Furthermore by creating a product category you would be able to index directly on it.
If the Product was indexed on the category then the performance of joins on the category should be better then test on the Product indexed by value (and not category).
(Actually then MyISAM's composite index on emailaddress, category, orderdate should already contain max, min and count per category and that should be cheap).
My MySQL is a bit rusty (I'm used to MSSQL), but here's my best guess. It might need a bit of tweaking in the GROUP BY and HAVING clauses. Also, I assumed from your duplicate IN statements that you want the Products to match in both tables.

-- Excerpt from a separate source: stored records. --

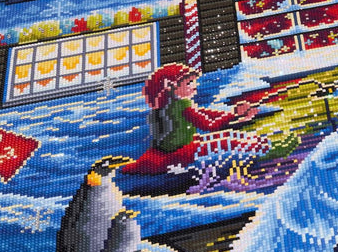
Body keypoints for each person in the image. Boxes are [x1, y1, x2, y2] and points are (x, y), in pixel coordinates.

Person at [121, 64, 297, 175]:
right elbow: (209, 125)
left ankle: (263, 146)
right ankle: (267, 150)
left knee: (224, 138)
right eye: (189, 83)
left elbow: (206, 114)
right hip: (182, 152)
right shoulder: (181, 106)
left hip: (177, 147)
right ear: (171, 87)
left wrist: (234, 115)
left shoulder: (168, 106)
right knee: (228, 141)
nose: (194, 86)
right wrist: (236, 117)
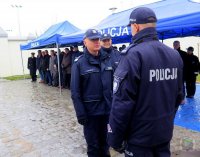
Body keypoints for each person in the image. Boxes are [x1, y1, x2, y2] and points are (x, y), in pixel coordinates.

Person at [107, 7, 184, 157]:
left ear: (135, 26)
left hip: (139, 140)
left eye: (131, 28)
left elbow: (122, 104)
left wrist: (114, 139)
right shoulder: (174, 55)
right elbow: (179, 96)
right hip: (163, 134)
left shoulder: (132, 55)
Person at [71, 29, 113, 157]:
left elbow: (114, 87)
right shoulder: (79, 64)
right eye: (93, 40)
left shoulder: (107, 60)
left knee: (106, 145)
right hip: (91, 115)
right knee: (93, 147)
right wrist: (81, 113)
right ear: (85, 42)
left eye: (98, 39)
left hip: (107, 112)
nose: (97, 42)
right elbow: (75, 92)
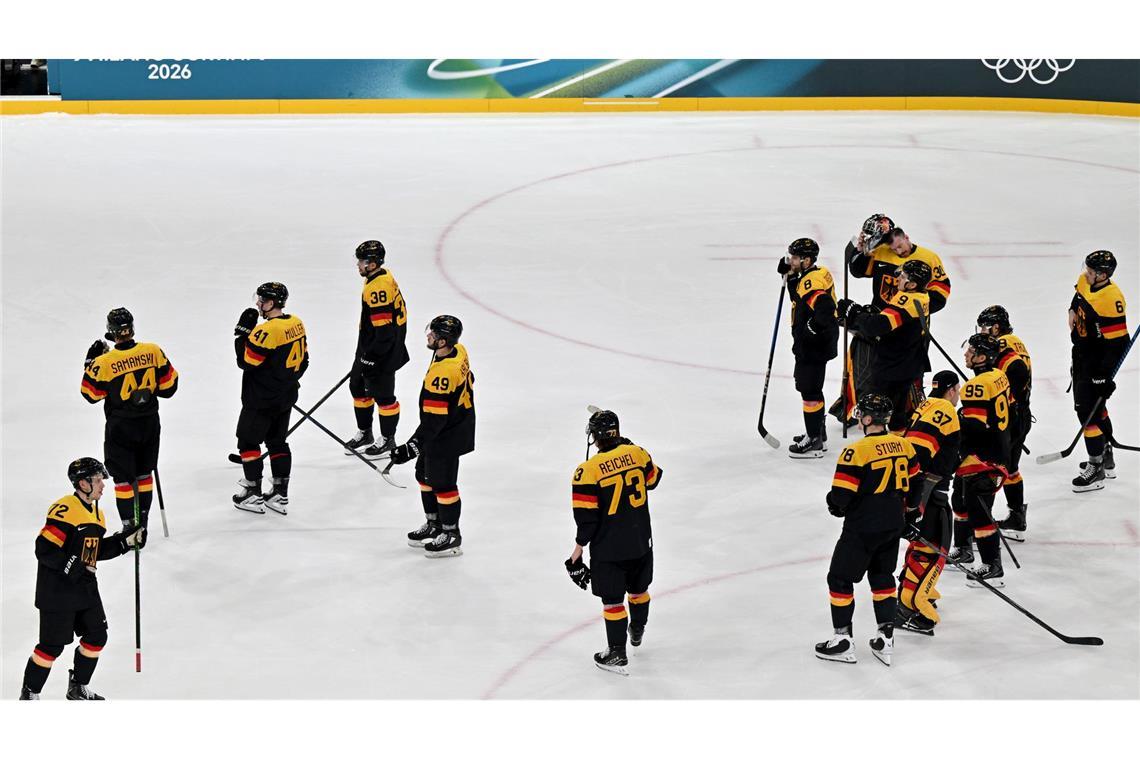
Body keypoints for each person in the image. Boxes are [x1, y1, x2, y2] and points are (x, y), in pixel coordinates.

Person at [19, 458, 145, 700]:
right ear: (82, 483)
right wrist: (71, 567)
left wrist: (124, 542)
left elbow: (92, 552)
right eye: (97, 480)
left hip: (85, 588)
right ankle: (30, 694)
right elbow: (44, 549)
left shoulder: (98, 515)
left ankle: (78, 687)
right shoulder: (65, 508)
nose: (102, 485)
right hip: (57, 591)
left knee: (97, 636)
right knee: (51, 647)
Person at [817, 393, 917, 667]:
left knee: (839, 579)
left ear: (869, 419)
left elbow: (841, 496)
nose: (858, 418)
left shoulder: (857, 451)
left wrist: (834, 506)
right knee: (883, 577)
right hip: (892, 525)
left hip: (862, 528)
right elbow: (916, 485)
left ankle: (842, 640)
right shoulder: (904, 445)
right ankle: (885, 638)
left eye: (861, 414)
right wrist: (909, 515)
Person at [565, 410, 663, 676]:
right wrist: (628, 449)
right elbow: (653, 479)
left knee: (612, 601)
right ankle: (638, 628)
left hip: (609, 549)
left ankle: (617, 652)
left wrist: (576, 553)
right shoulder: (639, 453)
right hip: (641, 541)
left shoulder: (587, 471)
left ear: (595, 437)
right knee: (639, 590)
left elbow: (587, 521)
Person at [831, 218, 952, 423]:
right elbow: (858, 270)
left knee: (908, 374)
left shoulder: (928, 258)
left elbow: (941, 292)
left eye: (900, 246)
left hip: (908, 327)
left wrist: (913, 309)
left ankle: (906, 413)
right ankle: (860, 406)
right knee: (868, 366)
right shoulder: (882, 251)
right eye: (893, 248)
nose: (898, 251)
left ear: (907, 237)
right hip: (880, 320)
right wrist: (861, 250)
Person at [81, 307, 179, 544]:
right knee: (145, 474)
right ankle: (143, 523)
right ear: (132, 328)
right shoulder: (153, 351)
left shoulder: (104, 362)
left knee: (124, 479)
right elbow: (169, 388)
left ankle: (129, 528)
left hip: (121, 428)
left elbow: (90, 394)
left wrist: (90, 362)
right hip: (149, 425)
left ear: (111, 332)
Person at [388, 315, 475, 557]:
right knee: (424, 475)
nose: (428, 336)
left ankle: (451, 534)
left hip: (449, 433)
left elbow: (435, 420)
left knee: (443, 484)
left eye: (434, 335)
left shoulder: (444, 373)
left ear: (444, 340)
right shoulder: (457, 350)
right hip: (449, 426)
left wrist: (411, 447)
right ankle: (434, 524)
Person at [232, 282, 309, 514]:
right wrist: (285, 383)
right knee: (277, 442)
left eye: (262, 300)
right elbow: (304, 361)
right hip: (285, 397)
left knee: (247, 442)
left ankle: (253, 493)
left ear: (272, 303)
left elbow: (245, 361)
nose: (258, 304)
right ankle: (279, 494)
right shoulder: (296, 323)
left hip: (261, 400)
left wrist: (241, 334)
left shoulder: (266, 331)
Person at [896, 370, 961, 635]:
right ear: (952, 390)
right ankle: (908, 606)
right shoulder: (945, 409)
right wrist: (915, 504)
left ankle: (912, 591)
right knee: (934, 547)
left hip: (921, 488)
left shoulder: (926, 404)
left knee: (923, 542)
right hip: (928, 490)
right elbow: (919, 453)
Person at [837, 259, 932, 432]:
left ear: (912, 285)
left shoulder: (907, 300)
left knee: (875, 411)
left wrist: (856, 313)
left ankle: (878, 448)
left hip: (893, 367)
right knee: (898, 412)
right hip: (909, 363)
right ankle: (898, 444)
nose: (899, 279)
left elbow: (876, 327)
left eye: (903, 277)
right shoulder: (922, 296)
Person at [949, 333, 1012, 587]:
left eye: (972, 351)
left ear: (983, 357)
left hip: (981, 458)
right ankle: (963, 548)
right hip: (995, 451)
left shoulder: (976, 387)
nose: (966, 354)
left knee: (979, 510)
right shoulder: (998, 376)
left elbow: (973, 429)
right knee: (961, 500)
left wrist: (956, 426)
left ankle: (991, 565)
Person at [1069, 250, 1129, 492]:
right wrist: (1071, 312)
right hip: (1082, 353)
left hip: (1096, 361)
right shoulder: (1086, 280)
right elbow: (1077, 299)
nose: (1087, 273)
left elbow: (1119, 343)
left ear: (1103, 275)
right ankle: (1105, 454)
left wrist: (1104, 376)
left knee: (1087, 413)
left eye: (1092, 271)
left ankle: (1097, 467)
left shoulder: (1111, 299)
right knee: (1098, 408)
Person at [344, 240, 410, 459]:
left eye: (361, 262)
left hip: (383, 350)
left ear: (372, 264)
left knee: (383, 396)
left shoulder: (377, 288)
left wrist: (371, 358)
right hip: (370, 346)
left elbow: (385, 333)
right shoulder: (380, 276)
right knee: (358, 386)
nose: (358, 266)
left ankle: (388, 439)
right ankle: (365, 433)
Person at [776, 237, 839, 457]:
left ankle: (814, 441)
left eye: (795, 258)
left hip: (815, 344)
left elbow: (825, 308)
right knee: (811, 387)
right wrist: (790, 273)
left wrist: (811, 329)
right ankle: (817, 431)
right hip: (817, 342)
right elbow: (800, 295)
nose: (790, 260)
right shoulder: (813, 273)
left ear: (807, 260)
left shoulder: (812, 282)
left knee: (809, 390)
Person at [976, 306, 1033, 539]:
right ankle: (1017, 516)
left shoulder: (1002, 347)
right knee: (1011, 468)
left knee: (992, 466)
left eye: (984, 326)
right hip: (1020, 413)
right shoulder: (1016, 341)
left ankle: (981, 523)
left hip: (1008, 417)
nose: (982, 331)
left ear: (996, 327)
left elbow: (1008, 380)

If this isn't the case, I'll adjust the query.
SELECT a.id
FROM OrderHistoryTable a
INNER JOIN OrderHistoryTable b
ON a.Product = b.Product AND
a.Employee = b.Employee
WHERE a.Product IN ('ProductA','ProductB','ProductC','ProductD')
GROUP BY a.id, a.OrderDate, b.OrderDate,
HAVING b.OrderDate < MAX(a.OrderDate)
Edit: removed extraneous AND.
SELECT *
FROM (
SELECT product, MAX(OrderDate) AS md
FROM OrderHistoryTable
WHERE product IN ('ProductA','ProductB','ProductC','ProductD')
GROUP BY
product
) ohti
JOIN orderhistorytable oht
ON oht.product = ohti.product
AND oht.orderdate <> ohti.md
Create an index on OrderHistoryTable (product, orderdate) for this to work fast.
Also note that it will return duplicates of the MAX(orderdate) within a product, if any.